Source: AGR-Police des étrangers

Certains convois transitent par la Belgique où les enfants sont pris en charge par des associations ou des particuliers, telle que le comité d’assistance aux réfugiés juifs, 33-35, rue de la Caserne et la Section pour l’enfant juif d’Allemagne, située 155, Lange Leemstraat. Cette organisation dépend de l’Administration centrale de bienfaisance et d’assistance sociale juives.

 

Source: AGR-Police des Étrangers

Il requiert une autorisation de séjour en tant que réfugié politique. Il s’établit à Anvers, Lange Kievitstraat, 7, en attendant l’autorisation d’émigrer en Bolivie, autorisation qui ne sera jamais délivrée.

Ses enfants, Erwin et Kitty, l’y rejoindront plus tard… sans leur mère.

Dans les faits divers, le journal «Le Peuple» du 16 avril 1939 relève un « nouveau drame de l’émigration » : le 14, lors de sa tentative de franchir clandestinement la frontière belgo-hollandaise, Nelly Schwarz est mortellement blessée par une balle dans le dos. Les douaniers ont tiré sur le véhicule à bord duquel elle se trouvait. Son corps a été déposé à Anvers, Lange Kievitstraat, 7, devant le domicile de son époux.

Source: AGR-Police des Étrangers

La balle qui a tué Nelly Scwharz a été conservée par Kitty.
Source: collection privée

En décembre 1940, Erwin et Kitty sont placés en résidence forcée dans le Limbourg. Une fois cette mesure levée, ils quittent Anvers pour aller vivre chez leur grand-mère, rue du Jardinier, 8 à Molenbeek, Bruxelles.
Dans les tous premiers jours d’août 1942, Erwin Haber s’est vraisemblablement présenté au camp de rassemblement de Malines muni de sa convocation pour une fallacieuse mise au travail. Sur la liste de déportation du premier transport, son nom apparaît en regard du numéro 818.

Source: DGVG-Bruxelles

Arrivé à Auschwitz le 5 août, Erwin Haber est sélectionné pour le travail dans le camp de concentration. Confronté à une épidémie de typhus, à la dénutrition, à l’épuisement ainsi qu’aux mauvais traitements, le jeune homme succombe après quelques semaines. Son décès est enregistré le 10 septembre 1942 dans les Sterbebücher, le recueil des actes de décès survenus à Auschwitz.

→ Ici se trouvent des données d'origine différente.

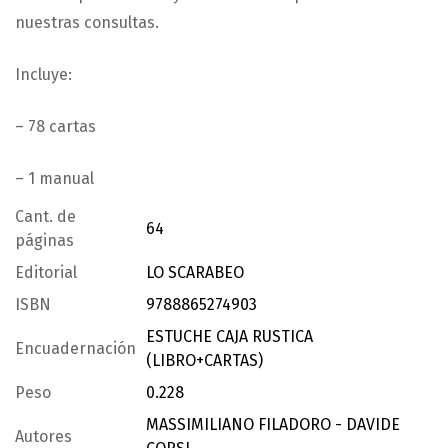
nuestras consultas.
Incluye:
– 78 cartas
– 1 manual
Cant. de
64
páginas
Editorial
LO SCARABEO
ISBN
9788865274903
ESTUCHE CAJA RUSTICA
Encuadernación
(LIBRO+CARTAS)
Peso
0.228
MASSIMILIANO FILADORO - DAVIDE
Autores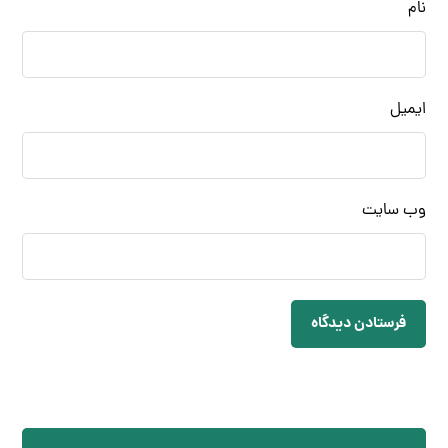
نام
ایمیل
وب‌ سایت
فرستادن دیدگاه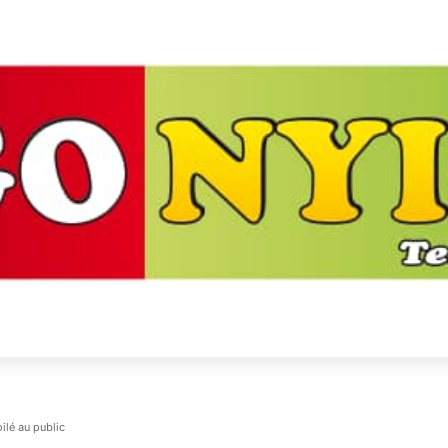
oilé au public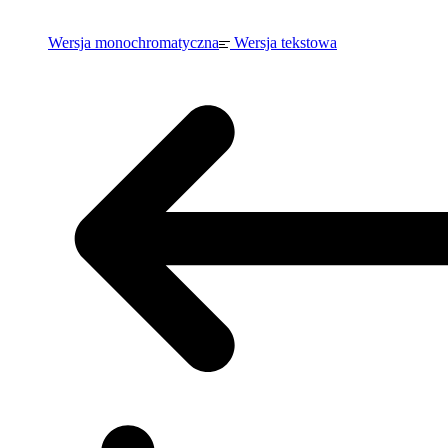
Wersja monochromatyczna
Wersja tekstowa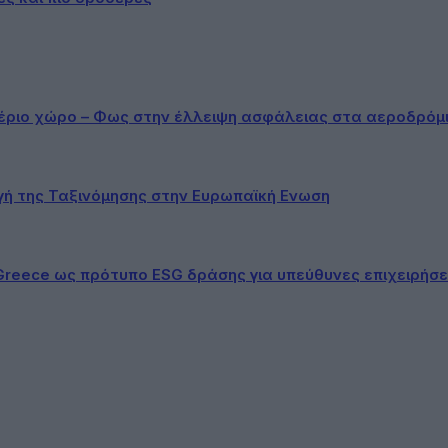
αέριο χώρο – Φως στην έλλειψη ασφάλειας στα αεροδρόμ
ογή της Ταξινόμησης στην Ευρωπαϊκή Ενωση
Greece ως πρότυπο ESG δράσης για υπεύθυνες επιχειρήσε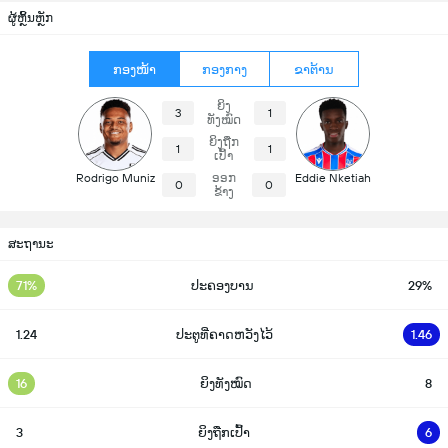
ຜູ້ຫຼິ້ນຫຼັກ
ກອງໜ້າ
ກອງກາງ
ຂາຕ້ານ
ຍິງ
3
1
ທັງໝົດ
ຍິງຖືກ
1
1
ເປົ້າ
Rodrigo Muniz
ອອກ
Eddie Nketiah
0
0
ຂ້າງ
ສະຖານະ
71%
ປະຄອງບານ
29%
1.24
ປະຕູທີ່ຄາດຫວັງໄວ້
1.46
16
ຍິງທັງໝົດ
8
3
ຍິງຖືກເປົ້າ
6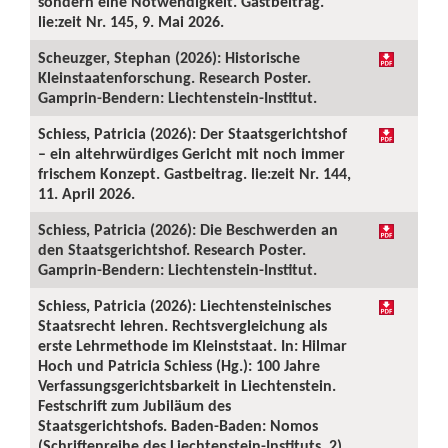
sondern eine Notwendigkeit. Gastbeitrag.
lie:zeit Nr. 145, 9. Mai 2026.
Scheuzger, Stephan (2026): Historische
Kleinstaatenforschung. Research Poster.
Gamprin-Bendern: Liechtenstein-Institut.
Schiess, Patricia (2026): Der Staatsgerichtshof
– ein altehrwürdiges Gericht mit noch immer
frischem Konzept. Gastbeitrag. lie:zeit Nr. 144,
11. April 2026.
Schiess, Patricia (2026): Die Beschwerden an
den Staatsgerichtshof. Research Poster.
Gamprin-Bendern: Liechtenstein-Institut.
Schiess, Patricia (2026): Liechtensteinisches
Staatsrecht lehren. Rechtsvergleichung als
erste Lehrmethode im Kleinststaat. In: Hilmar
Hoch und Patricia Schiess (Hg.): 100 Jahre
Verfassungsgerichtsbarkeit in Liechtenstein.
Festschrift zum Jubiläum des
Staatsgerichtshofs. Baden-Baden: Nomos
(Schriftenreihe des Liechtenstein-Instituts, 2),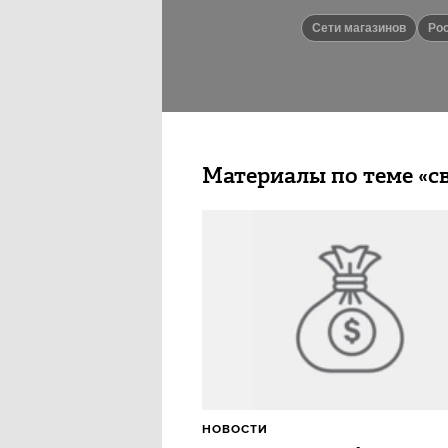
сети магазинов
Р
Материалы по теме «с
НОВОСТИ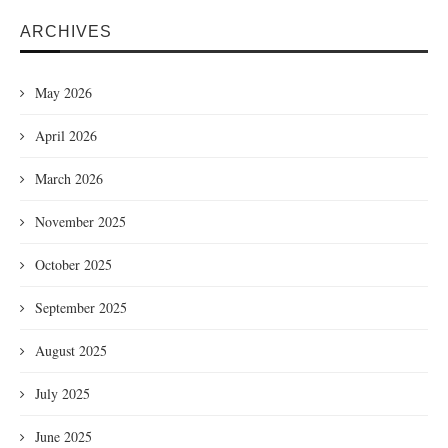
ARCHIVES
May 2026
April 2026
March 2026
November 2025
October 2025
September 2025
August 2025
July 2025
June 2025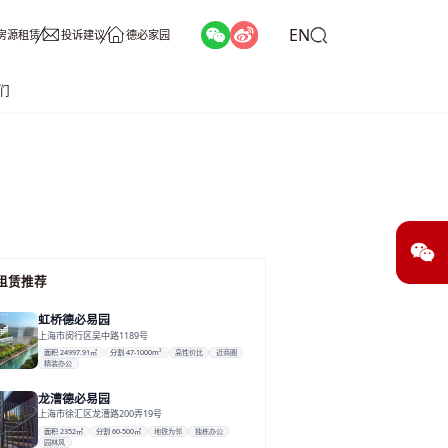
EN
房源租赁
投诉建议
德必家园
们
租赁推荐
虹桥德必易园
上海市闵行区吴中路1189号
面积 24997.91㎡
分割 47-1000m²
高性价比
近商圈
精装办公
龙漕德必易园
上海市徐汇区龙漕路200弄19号
面积 2352㎡
分割 60-500㎡
地铁为邻
独栋办公
园林风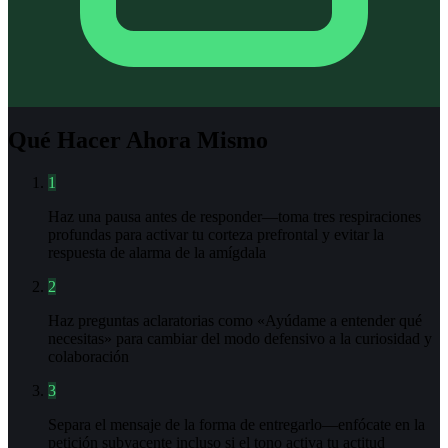
Qué Hacer Ahora Mismo
1
Haz una pausa antes de responder—toma tres respiraciones
profundas para activar tu corteza prefrontal y evitar la
respuesta de alarma de la amígdala
2
Haz preguntas aclaratorias como «Ayúdame a entender qué
necesitas» para cambiar del modo defensivo a la curiosidad y
colaboración
3
Separa el mensaje de la forma de entregarlo—enfócate en la
petición subyacente incluso si el tono activa tu actitud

Quant à son père, Samuel Haber est arrêté le 10 mai 1940 par les autorités belges comme étranger suspect. Il est interné dans les camps d’internement du sud de la France, Rivesaltes, Saint-Cyprien puis Gurs. De Gurs, il est transféré au camp de rassemblement de Drancy, d’où il est déporté le 4 mars 1943, par le Transport 50. Ce transport transite par le centre de mise à mort de Sobibor où l’essentiel des déportés sont gazés. Les rares personnes qui ont échappé à cette extermination sont envoyées à Majdanek. En 1945, on ne recense que 4 survivants. Samuel Haber n’en fait pas partie.

Léontine Schwarz-Federer et Kitty Haber, la sœur d’Erwin, échappent toutes deux à la déportation. Kitty Haber émigre en décembre 1950 à Buenos Aires, en Argentine.

Source: Collection privée

Kitty Haber a conservé soigneusement tous les documents et toutes les photos qu’elle a pu retrouver concernant le destin tragique de sa famille.

En 2017, l’historien Cyril Rubens publie une biographie de Kitty. Décédée à Brooklyn le 10 avril 2016, elle  ne découvrira jamais ce livre.